G. Lévy n’ignorait pas, en effet, que le premier ministre israélien B. Netanayou était prêt à tout pour assurer sa prochaine réélection. Ce dernier a bien compris, devant l’inaction des Européens préoccupés par leur survie économique, et l’incapacité absolue de B. Obama de faire quoi que ce soit contre lui, qu’il restait le seul maître à bord. C’est lui qui distribue le jeu et qui dicte ses règles. Ainsi a-t-il décidé d’éliminer le responsable militaire du Hamas, Ahmed Jaabri. Sans aucune forme de procès. Car la loi lui permet toutes les folies. Il en est parfaitement conscient. D’ailleurs, personne ou presque ne s’est élevé contre cet assassinat (faut-il rappeler que le Hamas a été désigné à l’issue d’un processus électoral ?…). Ahmed Jaabri avait-il les mains sales ? Peut-être… mais d’après Gershn Baskin, négociateur Israélien de la libération du soldat Gilad Shalit, Ahmed Jaabri était sur le point d’accepter un accord secret pour une trêve permanente (cherchez l’erreur !). Ces éliminations préventives de l’armée Israélienne défient tout principe de droit international. Mais la perversité de ce gouvernement Israélien et de son armée est encore plus grande. Non content de s’affranchir de tout principe de droit, ils ont décidé, pour la première fois dans l’histoire, d’utiliser Internet pour médiatiser leur action. En effet, pour la première fois, un gouvernement utilise Internet à des fins politiques. Le 14 novembre dernier, plus d’une soixantaine de tweets ont été ainsi envoyés depuis le compte tweeter de l’armée israélienne pour détailler son action et ses résultats probants : l’élimination filmée en direct, puis diffusée sur tous les médias internationaux, de A. Jaabri par un drone. Grâce à cette maîtrise militaire et technologique que personne ne peut nier, l’armée israélienne, mise au service tout entier de son premier ministre, entend faire démonstration de sa supériorité, et au final, de son invincibilité. Ce qui n’est pas loin d’être faux d’ailleurs. Depuis quelques décennies déjà, une partie de la classe politique de l’État hébreu a bien compris l’intérêt qu’elle avait à entretenir ce climat de haine, de peur et de paranoïa entre les populations palestiniennes et israéliennes.

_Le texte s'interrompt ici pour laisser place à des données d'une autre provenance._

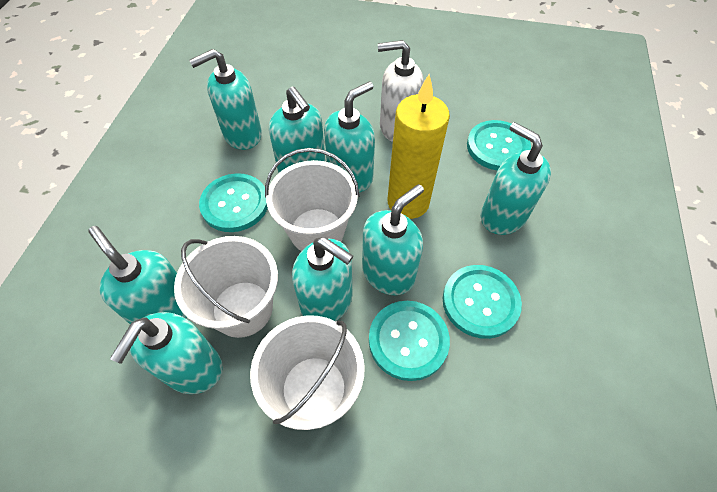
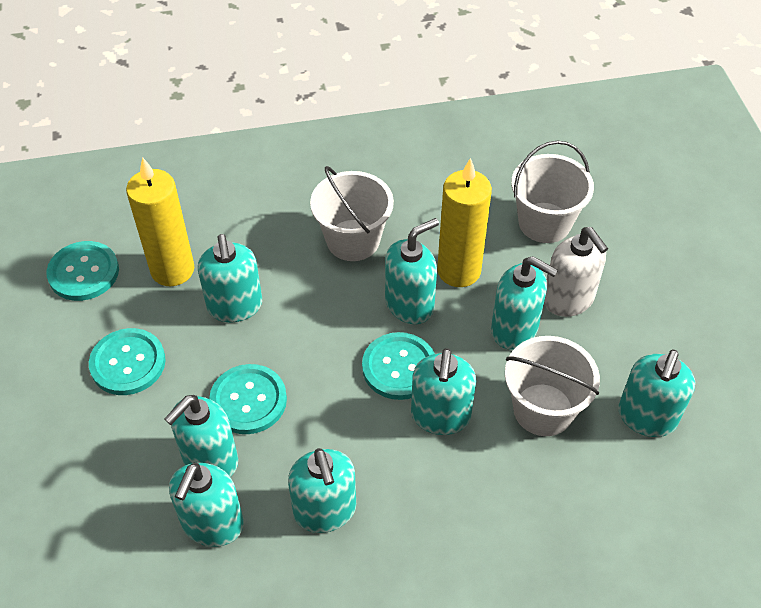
yellow candle: [388,74,450,219] = 1 -> [126,157,194,286] [437,158,492,287] = 2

Tous les gouvernements, à l’exception peut-être des quelques illuminés provenant des Pays du Nord de l’Europe, n’ont cessé de jouer avec la paranoïa. La France (surtout le gouvernement précédent) a agi de la même façon avec l’Islam, les États-Unis avec le terrorisme (et avant le Communisme), l’Espagne avec l’ETA, l’Angleterre avec l’IRA, l’Italie avec les Brigades Rouges… Nous avons tous besoin d’un ennemi et bouc émissaire afin de focaliser nos craintes, nos peurs et nos désespoirs. Un peuple qui vit dans la peur est d’autant plus malléable et manipulable. C’est une évidence historique. D’ailleurs les premiers sondages réalisés en Israël après ces premiers jours d’intervention militaire dans la bande de Gaza montrent la montée des intentions de votes de la population en faveur du parti de B. Netanyaou. C.Q.F.D. Cependant, il y aura bien un jour, lointain peut-être, où l’on reconnaîtra les atteintes répétées toutes ces années durant portées au peuple palestinien (car il n’est ici question que du peuple palestinien). Les Israéliens, dit-on, n’aspirent qu’à vivre dans la paix, au sein d’un pays sûr et respecté. Il n’y a rien de plus légitime. Pourtant, ce rêve des pères fondateurs de l’État Hébreu, totalement justifié au regard de l’Histoire, ne peut se construire sur le dos d’un autre peuple. Car, génération après génération, les Palestiniens, véritables cocus de l’Histoire, vivent et meurent dans la « négation même de leur existence ». On sait que tout a une fin. Cette injustice aura une fin et alors il sera temps d’en dégager, au regard de cette même Histoire, les responsabilités de chacun.